## Your goal
Rewrite the lines below as a JSON list of strings, one string per line, and leave out any blank lines.

## Records supplied
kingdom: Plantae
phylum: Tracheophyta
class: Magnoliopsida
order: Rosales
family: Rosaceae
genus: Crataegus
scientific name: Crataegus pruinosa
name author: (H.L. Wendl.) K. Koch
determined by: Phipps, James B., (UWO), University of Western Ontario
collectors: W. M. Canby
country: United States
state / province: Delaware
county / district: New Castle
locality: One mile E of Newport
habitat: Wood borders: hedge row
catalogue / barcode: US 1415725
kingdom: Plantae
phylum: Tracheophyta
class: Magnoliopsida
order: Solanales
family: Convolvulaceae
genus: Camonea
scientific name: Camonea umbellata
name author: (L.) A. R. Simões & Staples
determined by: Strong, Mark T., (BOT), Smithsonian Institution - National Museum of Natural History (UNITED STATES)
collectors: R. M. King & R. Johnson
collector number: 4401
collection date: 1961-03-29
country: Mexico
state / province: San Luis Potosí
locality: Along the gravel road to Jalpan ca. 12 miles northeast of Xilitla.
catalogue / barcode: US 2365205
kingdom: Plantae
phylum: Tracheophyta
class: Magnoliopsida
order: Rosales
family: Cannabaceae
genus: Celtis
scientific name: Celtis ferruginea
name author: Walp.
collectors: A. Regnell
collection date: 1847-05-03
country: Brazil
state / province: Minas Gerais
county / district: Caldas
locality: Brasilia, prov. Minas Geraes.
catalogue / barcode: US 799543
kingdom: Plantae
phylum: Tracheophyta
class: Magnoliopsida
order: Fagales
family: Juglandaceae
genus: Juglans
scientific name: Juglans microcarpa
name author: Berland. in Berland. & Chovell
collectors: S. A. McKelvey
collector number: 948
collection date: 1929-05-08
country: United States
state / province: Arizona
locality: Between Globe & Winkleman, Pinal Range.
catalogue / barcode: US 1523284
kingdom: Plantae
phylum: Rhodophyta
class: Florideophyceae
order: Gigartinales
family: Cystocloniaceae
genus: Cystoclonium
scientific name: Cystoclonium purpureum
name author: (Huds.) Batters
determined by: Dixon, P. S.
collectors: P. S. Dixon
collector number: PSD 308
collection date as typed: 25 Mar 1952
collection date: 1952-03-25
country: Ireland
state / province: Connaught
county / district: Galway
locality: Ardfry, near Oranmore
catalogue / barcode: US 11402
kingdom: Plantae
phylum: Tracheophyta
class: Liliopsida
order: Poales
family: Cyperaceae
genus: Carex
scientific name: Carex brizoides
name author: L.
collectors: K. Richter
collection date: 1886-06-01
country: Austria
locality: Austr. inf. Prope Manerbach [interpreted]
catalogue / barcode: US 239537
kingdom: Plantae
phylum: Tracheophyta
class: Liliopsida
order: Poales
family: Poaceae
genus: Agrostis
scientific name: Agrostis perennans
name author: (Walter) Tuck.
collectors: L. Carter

## Answer for this exercise
[
  "kingdom: Plantae",
  "phylum: Tracheophyta",
  "class: Magnoliopsida",
  "order: Rosales",
  "family: Rosaceae",
  "genus: Crataegus",
  "scientific name: Crataegus pruinosa",
  "name author: (H.L. Wendl.) K. Koch",
  "determined by: Phipps, James B., (UWO), University of Western Ontario",
  "collectors: W. M. Canby",
  "country: United States",
  "state / province: Delaware",
  "county / district: New Castle",
  "locality: One mile E of Newport",
  "habitat: Wood borders: hedge row",
  "catalogue / barcode: US 1415725",
  "kingdom: Plantae",
  "phylum: Tracheophyta",
  "class: Magnoliopsida",
  "order: Solanales",
  "family: Convolvulaceae",
  "genus: Camonea",
  "scientific name: Camonea umbellata",
  "name author: (L.) A. R. Simões & Staples",
  "determined by: Strong, Mark T., (BOT), Smithsonian Institution - National Museum of Natural History (UNITED STATES)",
  "collectors: R. M. King & R. Johnson",
  "collector number: 4401",
  "collection date: 1961-03-29",
  "country: Mexico",
  "state / province: San Luis Potosí",
  "locality: Along the gravel road to Jalpan ca. 12 miles northeast of Xilitla.",
  "catalogue / barcode: US 2365205",
  "kingdom: Plantae",
  "phylum: Tracheophyta",
  "class: Magnoliopsida",
  "order: Rosales",
  "family: Cannabaceae",
  "genus: Celtis",
  "scientific name: Celtis ferruginea",
  "name author: Walp.",
  "collectors: A. Regnell",
  "collection date: 1847-05-03",
  "country: Brazil",
  "state / province: Minas Gerais",
  "county / district: Caldas",
  "locality: Brasilia, prov. Minas Geraes.",
  "catalogue / barcode: US 799543",
  "kingdom: Plantae",
  "phylum: Tracheophyta",
  "class: Magnoliopsida",
  "order: Fagales",
  "family: Juglandaceae",
  "genus: Juglans",
  "scientific name: Juglans microcarpa",
  "name author: Berland. in Berland. & Chovell",
  "collectors: S. A. McKelvey",
  "collector number: 948",
  "collection date: 1929-05-08",
  "country: United States",
  "state / province: Arizona",
  "locality: Between Globe & Winkleman, Pinal Range.",
  "catalogue / barcode: US 1523284",
  "kingdom: Plantae",
  "phylum: Rhodophyta",
  "class: Florideophyceae",
  "order: Gigartinales",
  "family: Cystocloniaceae",
  "genus: Cystoclonium",
  "scientific name: Cystoclonium purpureum",
  "name author: (Huds.) Batters",
  "determined by: Dixon, P. S.",
  "collectors: P. S. Dixon",
  "collector number: PSD 308",
  "collection date as typed: 25 Mar 1952",
  "collection date: 1952-03-25",
  "country: Ireland",
  "state / province: Connaught",
  "county / district: Galway",
  "locality: Ardfry, near Oranmore",
  "catalogue / barcode: US 11402",
  "kingdom: Plantae",
  "phylum: Tracheophyta",
  "class: Liliopsida",
  "order: Poales",
  "family: Cyperaceae",
  "genus: Carex",
  "scientific name: Carex brizoides",
  "name author: L.",
  "collectors: K. Richter",
  "collection date: 1886-06-01",
  "country: Austria",
  "locality: Austr. inf. Prope Manerbach [interpreted]",
  "catalogue / barcode: US 239537",
  "kingdom: Plantae",
  "phylum: Tracheophyta",
  "class: Liliopsida",
  "order: Poales",
  "family: Poaceae",
  "genus: Agrostis",
  "scientific name: Agrostis perennans",
  "name author: (Walter) Tuck.",
  "collectors: L. Carter"
]